Gema Talbiyah terus menerus berlangsung di dalam kendaraan rombongan Umrah. Selama dalam perjalanan aku pimpin rombongan untuk meperbanyak bacaan Talbiyah. "Allahuma labaik" tidak hentinya-hentinya rombonganku membaca Talbiyah sambil berdo’a meminta perlindungan kepada Allah. Agar ibadah Umrah benar-benar berjalan sesuai dengan kehendak iradah Allah.
# # #
Sesampainya di jalan Kahfi dekat gedung maulid nabi yang mendekati Masjidil Haram, tiba-tiba banyak orang berkurumun mengerebuti Mobil Volvo yang terbalik. Ternyata mobil yang mengalami kecelakan hebat tersebut adalah mobil Bani Qurthi yang dikendarai Abdul Khohar, putra saudagar kaya yang berjalan zig-zag menghalangi mobil rombonganku tadi.

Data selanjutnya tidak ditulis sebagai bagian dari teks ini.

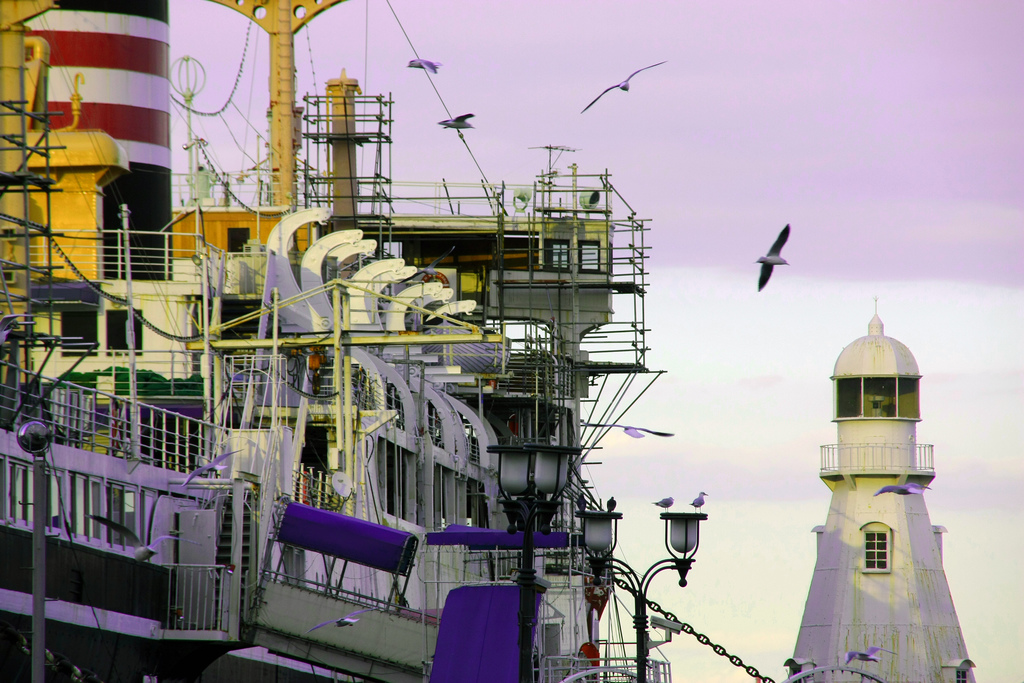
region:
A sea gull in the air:
[750, 221, 796, 294]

Aku dan rombongan pun segera turun melihat kerumunan orang tersebut. Alangkah terkejutnya aku dan rombongan setelah melihat penumpang mobil Volvo tersebut. Semua luka parah dan bersimbah darah. Tak satupun diantara mereka yang selamat. Aku hanya mampu mengucap kalimat ”Innalillahi”.
Karena waktu Umrah harus berjalan terus, rombonganku pun berjalan melanjutkan ritual Umrah dengan memasuki Masjidil Haram melalui pintu ”Babussalam” seperti yang disunnahkan oleh Nabi SAW. lalu mendekati Ka’bah melakukan ibadah thawaf tujuh kalli dan diakhiri dengan mencium Hajar Aswad,yang di sinyalir adalah batu khusus yang didatangkan dari Surga. Dimana ada dua macam batu yang di istemewakan. Yang pertama Hajar Aswad yang dipasang di salah sartu sudut Ka’bah dan yang kedua didatangkan dari Neraka Sijjil yang di bawa burung- burung Ababil untuk menyerbu pasukan Gajah yang akan menghancurkan Ka’bah.

Usai menjalankan Thawaf menjelang ibadah Sa’i tiba-tiba datang seorang teman sekolah dulu dari kampung Norogon di Indonesia. Dia menyampaikan kabar kalau Ibuku yang sudah lama ditingal mati oleh Ayah sepuluh tahun yang lalu kini sedang menderita sakit yang parah. Maka aku disuruh pulang.
Berita itu sengaja aku simpan dan tidak Kuberitahukan kepada jama’ah. Takut mengganggu kekhusyu’an ibadah Umrah meraka. Baru seminggu kemudian Aku sampaikan kepada Syekh Harakan dan Putri Zahrat kalau Aku dalam mingu-mingu ini harus pulang ke Negri asalku Indonesia. Ibuku satu-satunya orangtua yang Aku miliki dan Aku membiarkannya sedang sakit keras.

Dengan perasaan yang amat sedih keluarga Syekh mengantarkan Aku ke Bandara King Abdul Aziz dengan pelayanan yang amat istimewa. Berbagai macam oleh-oleh mereka persiapkan untuku dan keluargaku. Hanya kata perpisahan ”Ilaliqa’”.dan ”Ma’salamah”yang mewarnai perpisahan antara Aku dan keluarga Syekh Harakan.
Disaat itu aku lihat Putri Zahrat hanya meneteskan air mata sambil melambaikan tangan di samping Abah dan Uminya di pelataran Bandara. Kekakuanku tak mampu menjawab kalimat apapun atas kebaikan keluarga Syekh Harakan. Kini yang kuingat hanya gedung tua yang kekar dan kokoh dikampung Syi’eb Amir yang selama ini banyak mewarnai kehidupanku selama Aku di Negri Arab.